DATA PROVIDED -
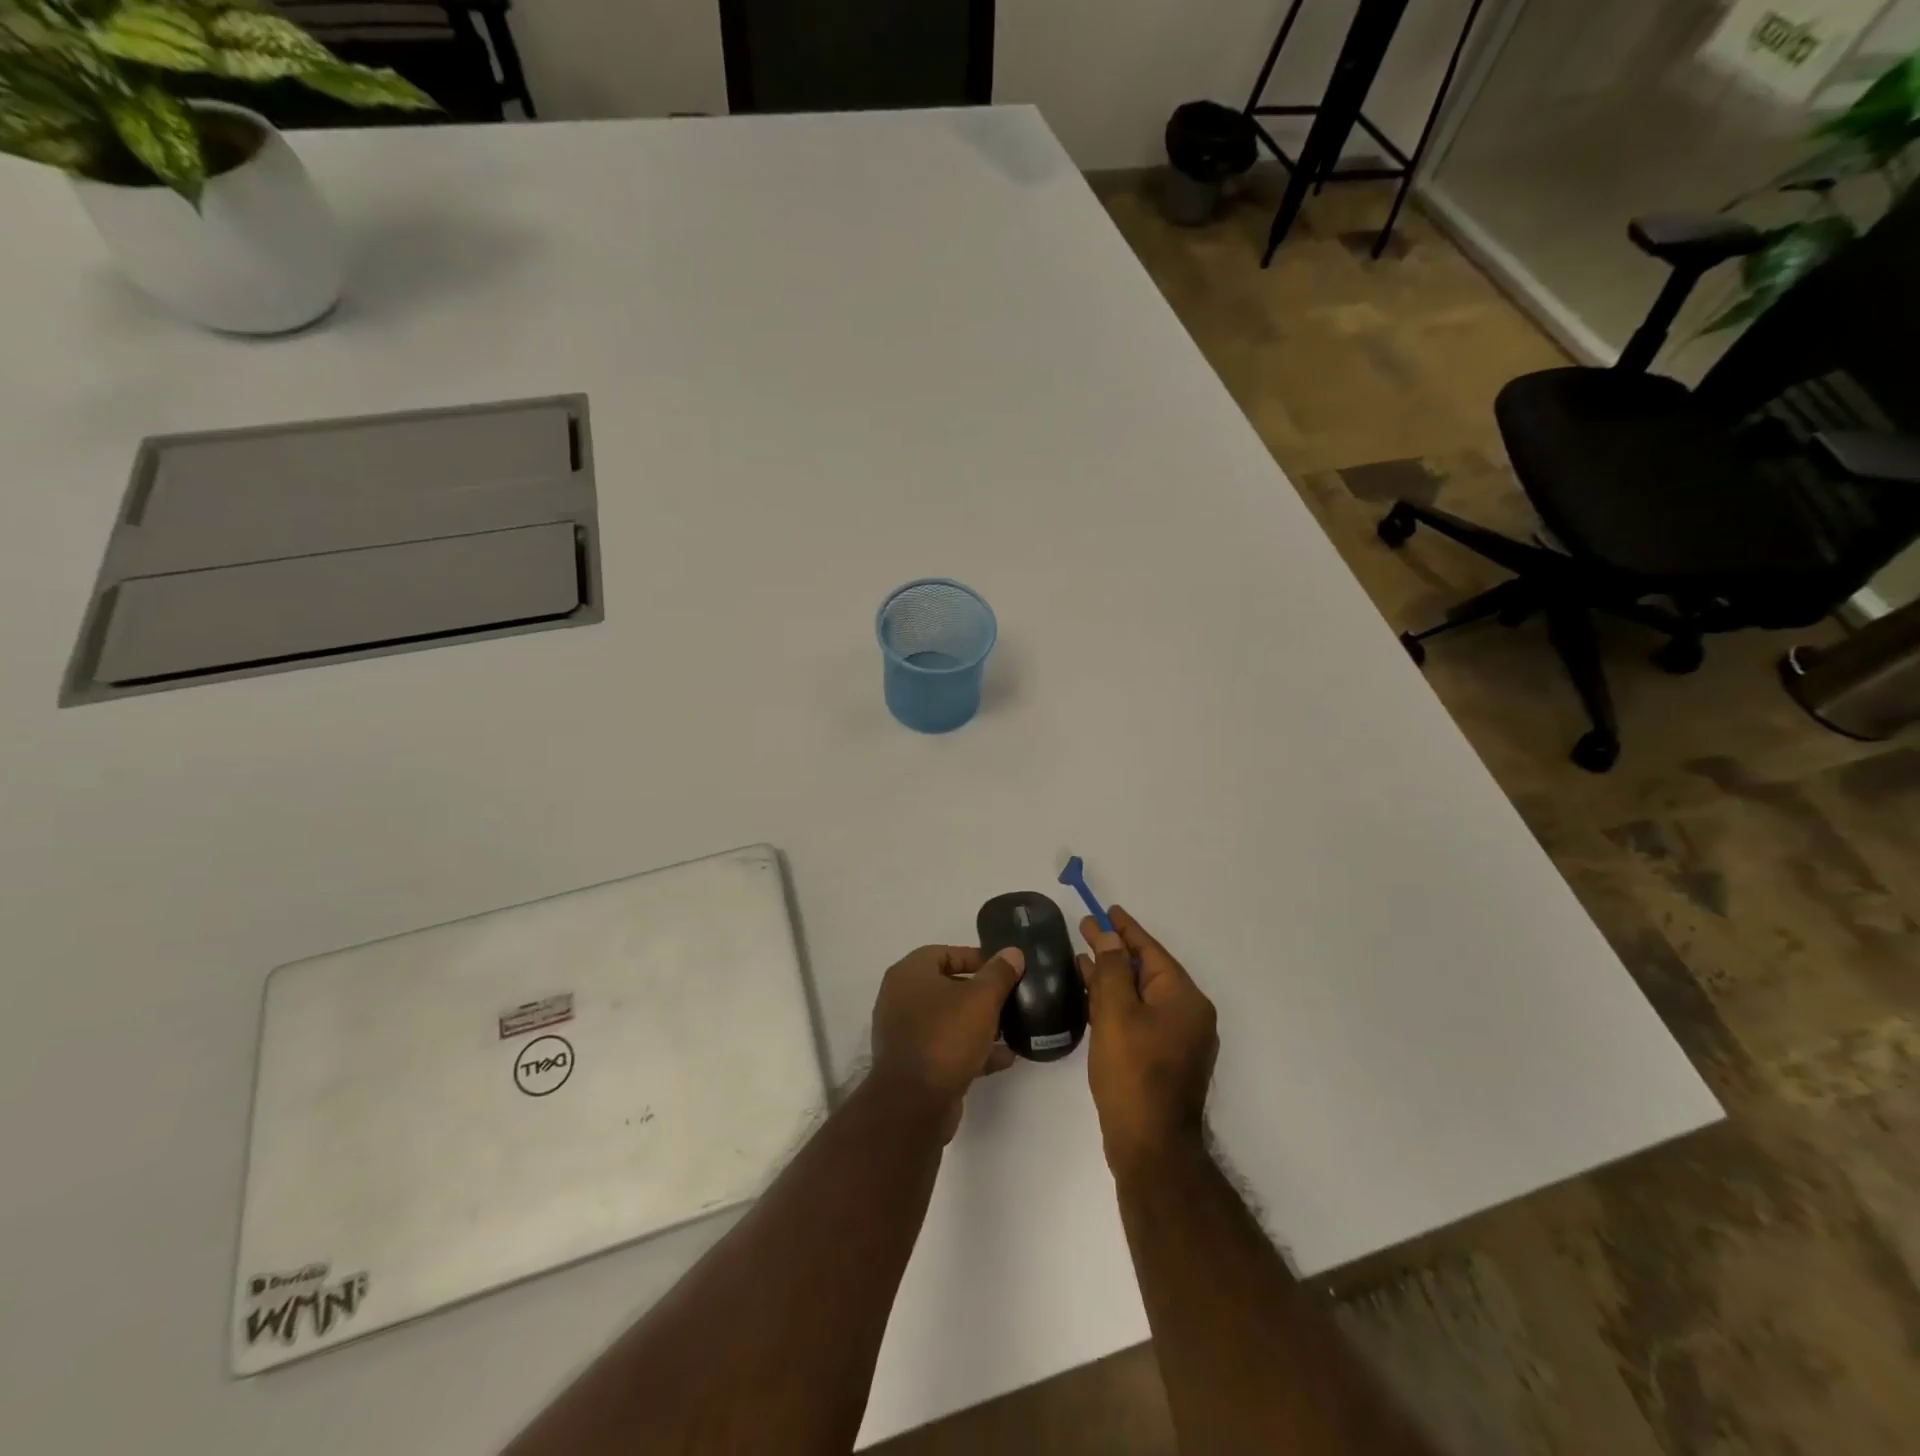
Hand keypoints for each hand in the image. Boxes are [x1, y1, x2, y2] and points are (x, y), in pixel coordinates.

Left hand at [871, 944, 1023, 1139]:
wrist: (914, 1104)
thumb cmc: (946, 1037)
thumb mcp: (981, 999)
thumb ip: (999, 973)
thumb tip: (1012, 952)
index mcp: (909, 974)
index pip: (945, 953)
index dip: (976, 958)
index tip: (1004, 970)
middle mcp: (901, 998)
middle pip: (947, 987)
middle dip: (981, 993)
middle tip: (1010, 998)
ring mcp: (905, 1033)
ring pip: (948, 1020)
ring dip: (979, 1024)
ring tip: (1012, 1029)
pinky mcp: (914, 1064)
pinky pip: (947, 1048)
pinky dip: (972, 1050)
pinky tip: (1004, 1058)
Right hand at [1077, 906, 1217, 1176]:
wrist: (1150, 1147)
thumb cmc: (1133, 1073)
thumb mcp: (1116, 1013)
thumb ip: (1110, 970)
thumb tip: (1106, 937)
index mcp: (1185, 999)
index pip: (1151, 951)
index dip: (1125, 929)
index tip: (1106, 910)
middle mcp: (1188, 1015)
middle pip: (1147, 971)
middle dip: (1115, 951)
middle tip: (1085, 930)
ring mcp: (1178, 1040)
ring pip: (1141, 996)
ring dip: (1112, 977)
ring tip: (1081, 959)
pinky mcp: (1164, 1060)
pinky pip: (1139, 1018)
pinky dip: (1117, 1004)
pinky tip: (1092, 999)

* * *

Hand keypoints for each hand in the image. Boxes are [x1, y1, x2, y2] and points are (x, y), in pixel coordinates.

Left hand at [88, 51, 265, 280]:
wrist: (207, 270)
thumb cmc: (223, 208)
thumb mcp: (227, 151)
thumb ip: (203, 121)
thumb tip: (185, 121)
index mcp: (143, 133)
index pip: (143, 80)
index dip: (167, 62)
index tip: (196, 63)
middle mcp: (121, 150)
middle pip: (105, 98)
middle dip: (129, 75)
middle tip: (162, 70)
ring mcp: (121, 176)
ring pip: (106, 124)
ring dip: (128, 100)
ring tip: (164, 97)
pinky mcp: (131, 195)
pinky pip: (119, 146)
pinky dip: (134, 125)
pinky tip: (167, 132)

---

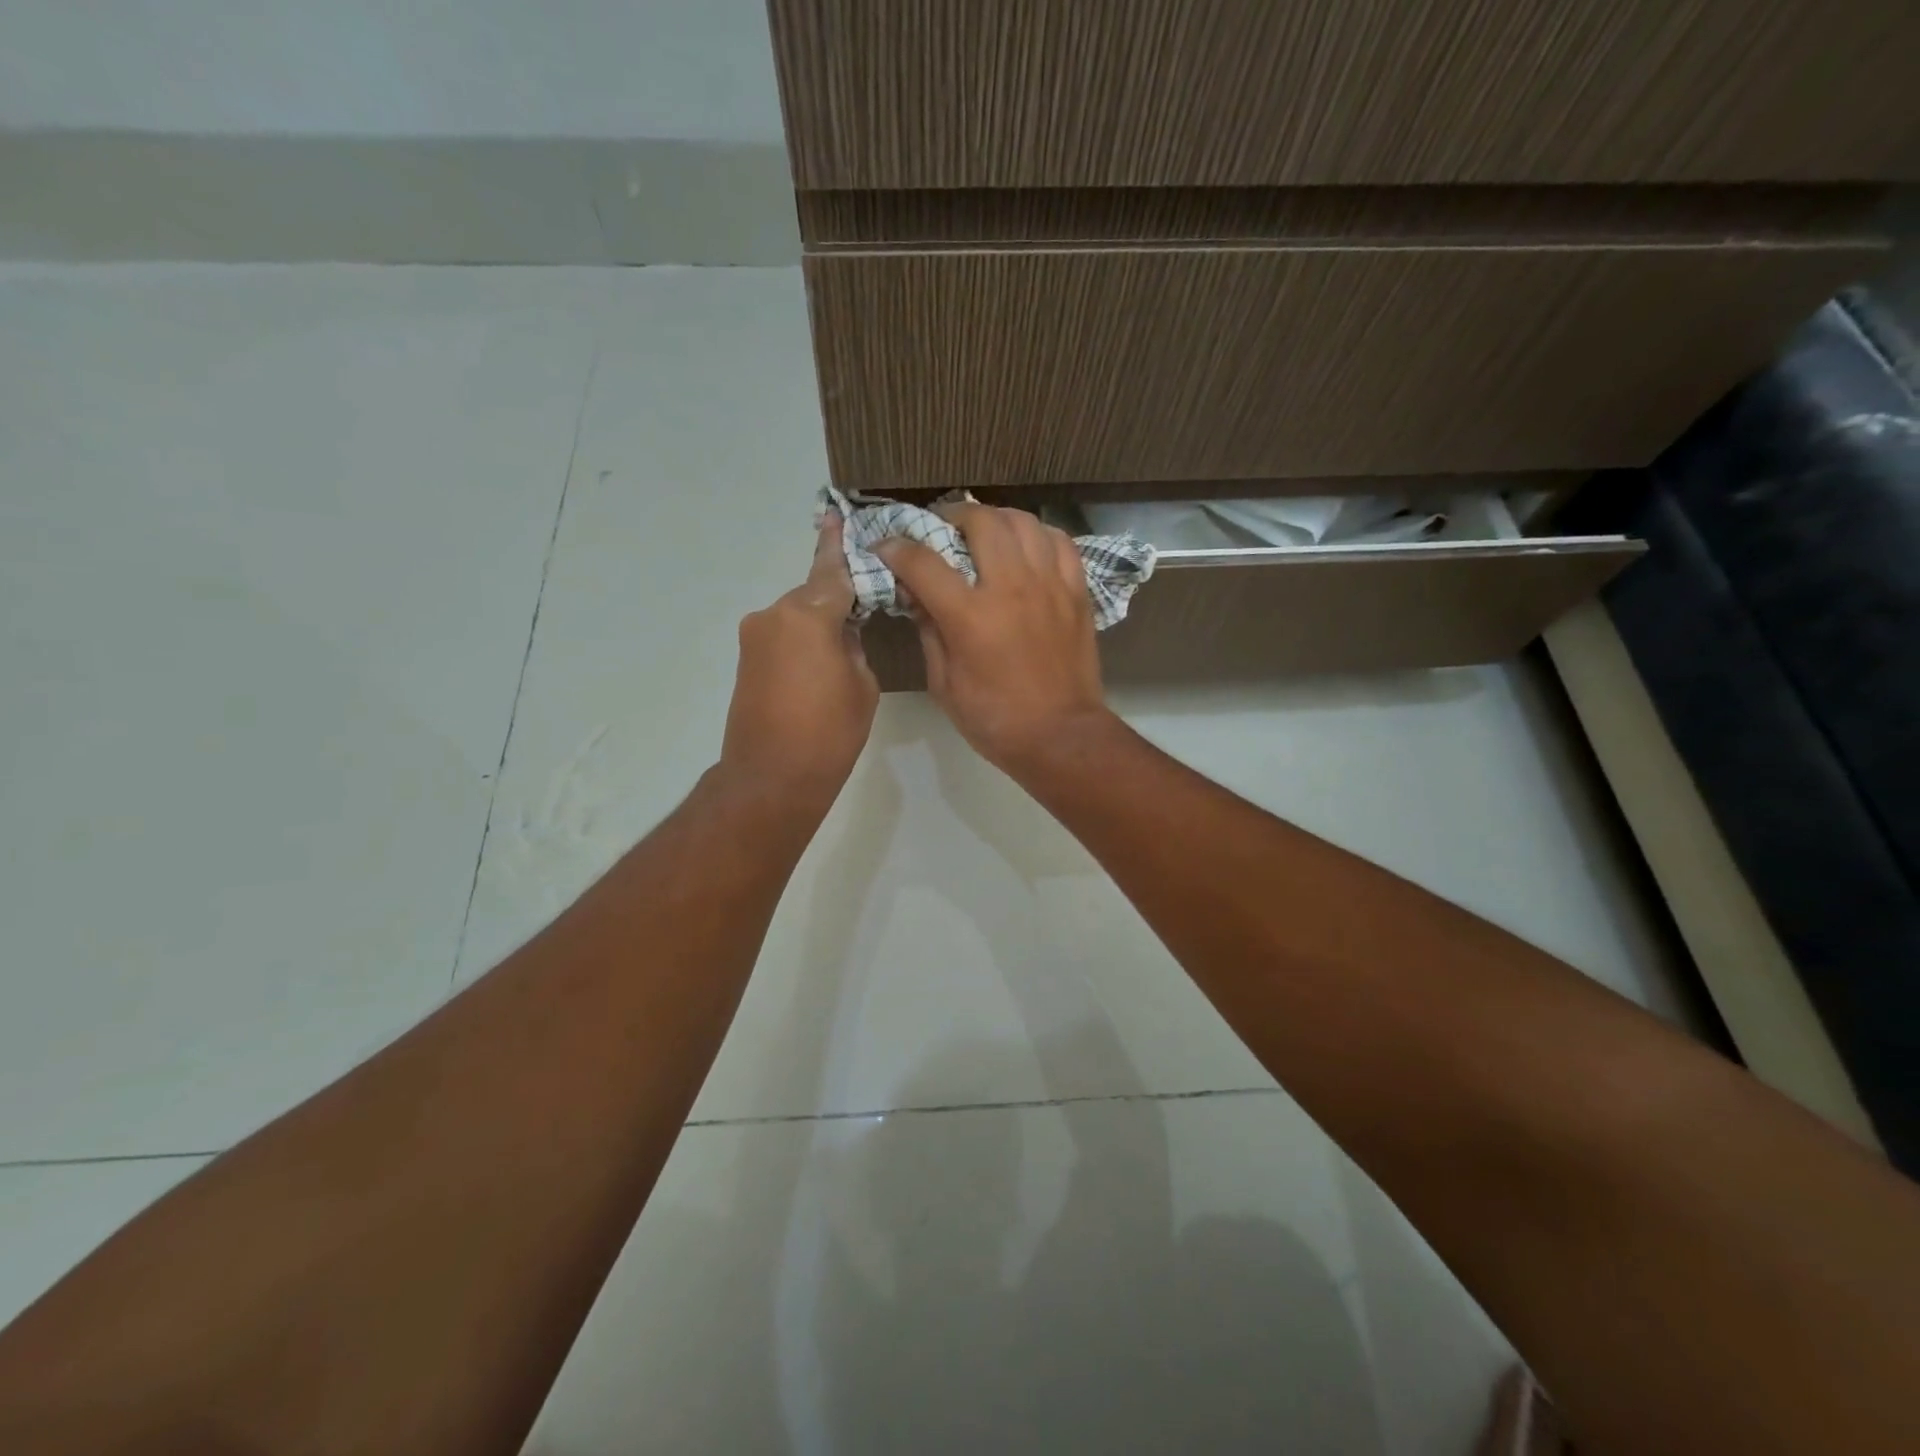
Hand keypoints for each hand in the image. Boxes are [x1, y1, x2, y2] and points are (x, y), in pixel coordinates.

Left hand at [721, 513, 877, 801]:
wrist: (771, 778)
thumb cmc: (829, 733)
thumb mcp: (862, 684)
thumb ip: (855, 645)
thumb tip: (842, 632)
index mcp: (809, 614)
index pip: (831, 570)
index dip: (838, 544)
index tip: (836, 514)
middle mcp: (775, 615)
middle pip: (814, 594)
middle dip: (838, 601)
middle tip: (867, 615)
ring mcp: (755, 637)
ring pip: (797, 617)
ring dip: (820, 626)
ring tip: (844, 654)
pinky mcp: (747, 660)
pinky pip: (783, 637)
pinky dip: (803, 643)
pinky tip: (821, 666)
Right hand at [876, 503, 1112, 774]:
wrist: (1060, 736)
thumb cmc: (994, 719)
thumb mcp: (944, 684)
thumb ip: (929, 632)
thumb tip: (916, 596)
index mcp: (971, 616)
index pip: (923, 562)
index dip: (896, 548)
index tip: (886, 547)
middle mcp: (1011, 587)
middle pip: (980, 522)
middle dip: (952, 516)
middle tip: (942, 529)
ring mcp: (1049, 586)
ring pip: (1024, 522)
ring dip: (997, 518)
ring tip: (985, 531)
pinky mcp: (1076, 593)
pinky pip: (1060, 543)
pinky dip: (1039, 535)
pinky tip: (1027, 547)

DIRECTIONS - Your response should be the count of lines in the material above that contain "Left", with nothing added.

EXERCISE OUTPUT - 3